Lo studio multidisciplinare, condotto in Lombardia dall’Università degli Studi di Milano e dall’Università Vita-Salute San Raffaele grazie al sostegno di Fondazione Cariplo, ha coinvolto anche lo Sportello assistenti familiari di Parabiago (lo sportello d’ambito del Legnanese con sede a Villa Corvini, finanziato dal Piano di zona e gestito attraverso una convenzione con Azienda So.LE) con una quindicina di interviste a badanti, assistiti e famiglie realizzate da Maurizio Artero e Minke Hajer, ricercatori del Dipartimento di Scienze Sociali e Politiche della Statale coordinati da Maurizio Ambrosini.

«Nelle interviste effettuate abbiamo riscontrato da parte delle famiglie una sottovalutazione del lavoro delle assistenti –osserva Artero -. È un atteggiamento, questo, che può riverberarsi anche sui contratti che, pur se in regola, non risultano, nei fatti, sempre rispettati; ad esempio per quanto concerne l’orario di lavoro. Manca, nelle famiglie, la consapevolezza che questa sia una vera professione e che una persona non possa dedicare l’intera giornata all’assistito, così come si tende a ignorare che questa attività implichi un coinvolgimento emotivo, oltre che una fatica fisica, e presupponga una vita al di fuori del lavoro».

La totalità delle assistenti intervistate durante la ricerca a Parabiago è straniera, a confermare la situazione che, ormai da diversi anni, vede le donne di nazionalità non italiana costituire la parte più cospicua dell’offerta di lavoro nel “mercato” dell’assistenza familiare. Si tratta di donne in cui, spesso, le famiglie danno per scontata la conoscenza della lingua italiana e la capacità di assistere ogni tipo di anziano non autosufficiente.

▸ DATI ESTRATTI
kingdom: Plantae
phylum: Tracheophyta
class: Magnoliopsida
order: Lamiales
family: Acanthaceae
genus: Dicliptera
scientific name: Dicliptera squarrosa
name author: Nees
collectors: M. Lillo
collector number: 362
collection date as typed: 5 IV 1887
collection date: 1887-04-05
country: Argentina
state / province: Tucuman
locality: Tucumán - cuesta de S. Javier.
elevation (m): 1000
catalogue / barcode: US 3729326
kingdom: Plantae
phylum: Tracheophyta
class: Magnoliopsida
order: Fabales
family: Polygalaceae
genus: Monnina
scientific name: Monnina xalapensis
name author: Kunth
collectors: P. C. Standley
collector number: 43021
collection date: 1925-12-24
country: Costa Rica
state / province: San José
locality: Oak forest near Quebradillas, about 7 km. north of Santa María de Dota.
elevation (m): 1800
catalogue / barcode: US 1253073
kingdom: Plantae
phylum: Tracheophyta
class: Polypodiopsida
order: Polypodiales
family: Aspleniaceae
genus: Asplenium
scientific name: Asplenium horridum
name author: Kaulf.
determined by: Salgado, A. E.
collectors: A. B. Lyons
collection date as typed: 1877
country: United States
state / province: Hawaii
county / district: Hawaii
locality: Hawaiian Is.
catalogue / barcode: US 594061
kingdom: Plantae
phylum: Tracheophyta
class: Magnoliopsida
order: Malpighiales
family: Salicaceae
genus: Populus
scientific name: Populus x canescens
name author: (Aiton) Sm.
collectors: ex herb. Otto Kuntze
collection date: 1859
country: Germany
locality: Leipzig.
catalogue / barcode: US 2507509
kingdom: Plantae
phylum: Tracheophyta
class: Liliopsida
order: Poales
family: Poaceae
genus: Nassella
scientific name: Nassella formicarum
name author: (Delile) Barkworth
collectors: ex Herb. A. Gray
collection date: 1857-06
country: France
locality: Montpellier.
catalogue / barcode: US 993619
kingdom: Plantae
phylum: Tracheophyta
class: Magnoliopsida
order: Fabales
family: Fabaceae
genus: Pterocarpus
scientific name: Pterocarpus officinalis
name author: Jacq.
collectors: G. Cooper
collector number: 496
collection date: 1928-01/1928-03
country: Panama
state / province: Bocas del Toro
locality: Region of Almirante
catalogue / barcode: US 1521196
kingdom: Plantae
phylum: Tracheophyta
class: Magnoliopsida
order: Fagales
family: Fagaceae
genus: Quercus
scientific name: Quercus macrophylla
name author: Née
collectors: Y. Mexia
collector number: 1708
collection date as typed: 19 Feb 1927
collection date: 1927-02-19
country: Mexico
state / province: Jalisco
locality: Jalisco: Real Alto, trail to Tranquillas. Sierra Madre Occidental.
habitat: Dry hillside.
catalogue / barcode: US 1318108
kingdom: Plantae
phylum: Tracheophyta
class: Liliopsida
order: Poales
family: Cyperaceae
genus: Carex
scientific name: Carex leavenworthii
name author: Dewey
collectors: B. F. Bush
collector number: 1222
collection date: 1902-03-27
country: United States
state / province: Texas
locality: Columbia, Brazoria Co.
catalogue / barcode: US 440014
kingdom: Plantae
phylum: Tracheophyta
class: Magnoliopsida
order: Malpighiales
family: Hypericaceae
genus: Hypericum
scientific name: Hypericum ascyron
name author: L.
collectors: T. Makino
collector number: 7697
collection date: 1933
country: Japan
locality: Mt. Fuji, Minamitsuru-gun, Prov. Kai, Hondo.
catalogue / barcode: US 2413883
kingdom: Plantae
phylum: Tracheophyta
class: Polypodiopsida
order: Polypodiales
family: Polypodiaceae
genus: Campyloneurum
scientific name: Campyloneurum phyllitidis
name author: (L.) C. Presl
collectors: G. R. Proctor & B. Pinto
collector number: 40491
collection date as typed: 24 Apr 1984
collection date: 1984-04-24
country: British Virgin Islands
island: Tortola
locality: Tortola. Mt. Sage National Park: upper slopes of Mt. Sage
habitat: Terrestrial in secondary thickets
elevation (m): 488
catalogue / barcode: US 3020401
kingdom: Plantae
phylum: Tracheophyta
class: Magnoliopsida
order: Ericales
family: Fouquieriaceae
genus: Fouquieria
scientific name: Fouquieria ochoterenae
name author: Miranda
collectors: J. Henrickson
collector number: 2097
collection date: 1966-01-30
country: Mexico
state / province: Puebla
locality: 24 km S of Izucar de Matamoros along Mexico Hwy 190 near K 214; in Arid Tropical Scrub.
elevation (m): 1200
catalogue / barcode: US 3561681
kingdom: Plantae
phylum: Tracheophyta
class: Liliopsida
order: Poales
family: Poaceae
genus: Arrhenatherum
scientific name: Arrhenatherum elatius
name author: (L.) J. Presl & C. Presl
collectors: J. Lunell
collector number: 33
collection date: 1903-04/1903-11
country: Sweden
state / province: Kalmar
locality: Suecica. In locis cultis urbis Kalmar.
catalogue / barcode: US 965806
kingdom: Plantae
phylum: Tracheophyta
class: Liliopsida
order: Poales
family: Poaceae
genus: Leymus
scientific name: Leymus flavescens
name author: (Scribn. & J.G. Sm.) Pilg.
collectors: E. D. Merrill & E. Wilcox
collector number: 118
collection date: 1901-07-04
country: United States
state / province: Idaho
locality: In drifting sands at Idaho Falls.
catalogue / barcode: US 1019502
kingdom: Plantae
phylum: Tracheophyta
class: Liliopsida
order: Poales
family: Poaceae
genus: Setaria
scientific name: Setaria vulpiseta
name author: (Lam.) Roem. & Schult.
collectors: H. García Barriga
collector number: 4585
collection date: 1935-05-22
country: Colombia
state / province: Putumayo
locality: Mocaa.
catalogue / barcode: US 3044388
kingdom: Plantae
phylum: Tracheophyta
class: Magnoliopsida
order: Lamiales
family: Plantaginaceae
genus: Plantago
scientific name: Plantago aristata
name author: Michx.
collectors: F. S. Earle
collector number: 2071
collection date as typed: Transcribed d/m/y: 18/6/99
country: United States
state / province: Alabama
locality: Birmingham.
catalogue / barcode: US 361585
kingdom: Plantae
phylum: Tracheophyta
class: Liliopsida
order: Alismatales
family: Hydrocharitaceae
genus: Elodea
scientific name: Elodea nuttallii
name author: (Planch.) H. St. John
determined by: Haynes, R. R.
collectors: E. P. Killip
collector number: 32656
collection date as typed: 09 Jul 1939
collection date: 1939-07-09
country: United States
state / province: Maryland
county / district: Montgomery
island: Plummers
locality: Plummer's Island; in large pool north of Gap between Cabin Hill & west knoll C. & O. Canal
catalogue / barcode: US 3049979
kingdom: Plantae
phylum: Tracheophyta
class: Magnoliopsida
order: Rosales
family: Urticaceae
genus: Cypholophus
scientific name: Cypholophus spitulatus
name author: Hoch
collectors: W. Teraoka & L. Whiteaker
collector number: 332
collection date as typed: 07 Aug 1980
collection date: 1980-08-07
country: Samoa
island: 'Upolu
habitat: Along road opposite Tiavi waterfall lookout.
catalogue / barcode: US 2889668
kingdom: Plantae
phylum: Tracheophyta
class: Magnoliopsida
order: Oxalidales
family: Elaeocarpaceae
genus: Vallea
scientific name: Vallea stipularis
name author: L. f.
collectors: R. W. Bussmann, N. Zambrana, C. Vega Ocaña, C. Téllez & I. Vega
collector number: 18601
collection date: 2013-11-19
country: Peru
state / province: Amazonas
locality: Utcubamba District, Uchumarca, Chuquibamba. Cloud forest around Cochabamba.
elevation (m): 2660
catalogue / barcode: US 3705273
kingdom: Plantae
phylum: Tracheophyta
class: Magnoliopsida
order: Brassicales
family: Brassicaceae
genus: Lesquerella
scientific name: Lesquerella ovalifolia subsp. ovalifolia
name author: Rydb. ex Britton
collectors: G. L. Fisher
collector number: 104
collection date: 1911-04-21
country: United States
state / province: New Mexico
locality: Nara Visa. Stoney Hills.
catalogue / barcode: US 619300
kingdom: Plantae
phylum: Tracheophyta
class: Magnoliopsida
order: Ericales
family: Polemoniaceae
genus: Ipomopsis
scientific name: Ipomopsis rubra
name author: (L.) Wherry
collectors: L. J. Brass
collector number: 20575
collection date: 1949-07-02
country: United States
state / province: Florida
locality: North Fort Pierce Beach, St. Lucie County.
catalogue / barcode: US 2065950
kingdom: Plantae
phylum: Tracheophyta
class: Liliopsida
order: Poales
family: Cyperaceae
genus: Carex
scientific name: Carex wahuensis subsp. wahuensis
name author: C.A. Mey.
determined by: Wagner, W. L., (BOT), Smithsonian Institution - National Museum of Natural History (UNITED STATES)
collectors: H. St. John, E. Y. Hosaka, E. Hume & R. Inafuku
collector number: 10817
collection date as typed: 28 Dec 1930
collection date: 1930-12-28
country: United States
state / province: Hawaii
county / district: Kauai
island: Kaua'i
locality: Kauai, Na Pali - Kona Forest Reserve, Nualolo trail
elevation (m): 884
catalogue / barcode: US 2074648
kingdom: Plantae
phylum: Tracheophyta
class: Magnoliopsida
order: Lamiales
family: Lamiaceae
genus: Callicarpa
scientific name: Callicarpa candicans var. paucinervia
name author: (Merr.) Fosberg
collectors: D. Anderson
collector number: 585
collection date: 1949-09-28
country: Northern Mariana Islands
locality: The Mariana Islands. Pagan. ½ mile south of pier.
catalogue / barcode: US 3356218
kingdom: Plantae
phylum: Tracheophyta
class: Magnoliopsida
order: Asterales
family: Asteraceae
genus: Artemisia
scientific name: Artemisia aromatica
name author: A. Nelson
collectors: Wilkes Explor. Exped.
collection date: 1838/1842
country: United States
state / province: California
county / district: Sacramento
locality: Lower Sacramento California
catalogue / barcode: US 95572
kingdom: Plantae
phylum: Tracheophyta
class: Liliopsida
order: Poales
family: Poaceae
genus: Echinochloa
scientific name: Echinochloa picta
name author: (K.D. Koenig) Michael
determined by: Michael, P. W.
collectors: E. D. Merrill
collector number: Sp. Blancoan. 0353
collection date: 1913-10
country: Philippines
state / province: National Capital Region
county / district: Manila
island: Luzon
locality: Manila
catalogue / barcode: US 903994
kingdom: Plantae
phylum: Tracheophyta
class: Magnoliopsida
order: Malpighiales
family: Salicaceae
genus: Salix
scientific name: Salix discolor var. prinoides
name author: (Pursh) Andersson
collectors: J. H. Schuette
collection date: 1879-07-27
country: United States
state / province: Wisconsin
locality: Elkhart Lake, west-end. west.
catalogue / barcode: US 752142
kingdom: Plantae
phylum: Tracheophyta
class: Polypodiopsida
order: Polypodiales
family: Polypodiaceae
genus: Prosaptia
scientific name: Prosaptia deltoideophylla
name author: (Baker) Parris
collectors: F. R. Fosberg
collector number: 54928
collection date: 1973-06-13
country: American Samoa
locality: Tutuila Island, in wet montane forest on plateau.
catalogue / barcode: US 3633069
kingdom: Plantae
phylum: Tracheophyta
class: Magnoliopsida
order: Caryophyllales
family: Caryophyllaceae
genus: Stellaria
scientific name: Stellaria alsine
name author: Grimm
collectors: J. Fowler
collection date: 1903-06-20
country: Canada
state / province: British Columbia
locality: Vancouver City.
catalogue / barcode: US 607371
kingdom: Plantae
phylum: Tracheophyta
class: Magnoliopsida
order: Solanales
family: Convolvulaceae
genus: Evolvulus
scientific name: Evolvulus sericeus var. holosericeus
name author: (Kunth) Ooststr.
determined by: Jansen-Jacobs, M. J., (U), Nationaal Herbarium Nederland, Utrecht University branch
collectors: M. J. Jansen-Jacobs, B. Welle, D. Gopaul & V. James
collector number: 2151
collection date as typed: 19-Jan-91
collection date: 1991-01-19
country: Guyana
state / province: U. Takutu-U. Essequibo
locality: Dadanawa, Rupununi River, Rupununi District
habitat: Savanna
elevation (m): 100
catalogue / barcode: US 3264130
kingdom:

▸ ESERCIZI DA SVOLGERE
**1)** Duplica un passo del testo sulle assistenti familiari di Parabiago: comincia dalle parole "La totalità delle" e fermati dopo "anziano non autosufficiente.".
**2)** Prosegui il testo sulle assistenti familiari di Parabiago a partire dall'ultima frase riportata.

▸ RISPOSTE IN ORDINE
**1)**
La totalità delle assistenti intervistate durante la ricerca a Parabiago è straniera, a confermare la situazione che, ormai da diversi anni, vede le donne di nazionalità non italiana costituire la parte più cospicua dell’offerta di lavoro nel “mercato” dell’assistenza familiare. Si tratta di donne in cui, spesso, le famiglie danno per scontata la conoscenza della lingua italiana e la capacità di assistere ogni tipo di anziano non autosufficiente.

**2)**
«La necessità di garantire la formazione degli assistenti familiari è una condizione nota a livello del welfare sociale ormai da diversi anni –osserva Ilaria Zaffaroni, responsabile dell’Ufficio di programmazione zonale– tant’è che la Legge Regionale 15/2015 “Interventi a favore del lavoro di assistenza di cura svolto dagli assistenti familiari”, partendo dal presupposto che la buona parte delle assistenti familiari, di cui molte di origine straniera, non dispone della formazione professionale necessaria alla cura dell’assistito, finendo sovente ad adempiere a lavori domestici e prestazioni effettuate senza le giuste conoscenze, ha individuato nella Regione l’ente promotore dei percorsi formativi. La situazione cui si assiste vede chi ha frequentato corsi professionalizzanti (ASA e OSS) cercare occupazione in strutture di cura, mentre per l’assistenza familiare la disponibilità è rappresentata, per la quasi totalità, da chi non vanta titoli specifici».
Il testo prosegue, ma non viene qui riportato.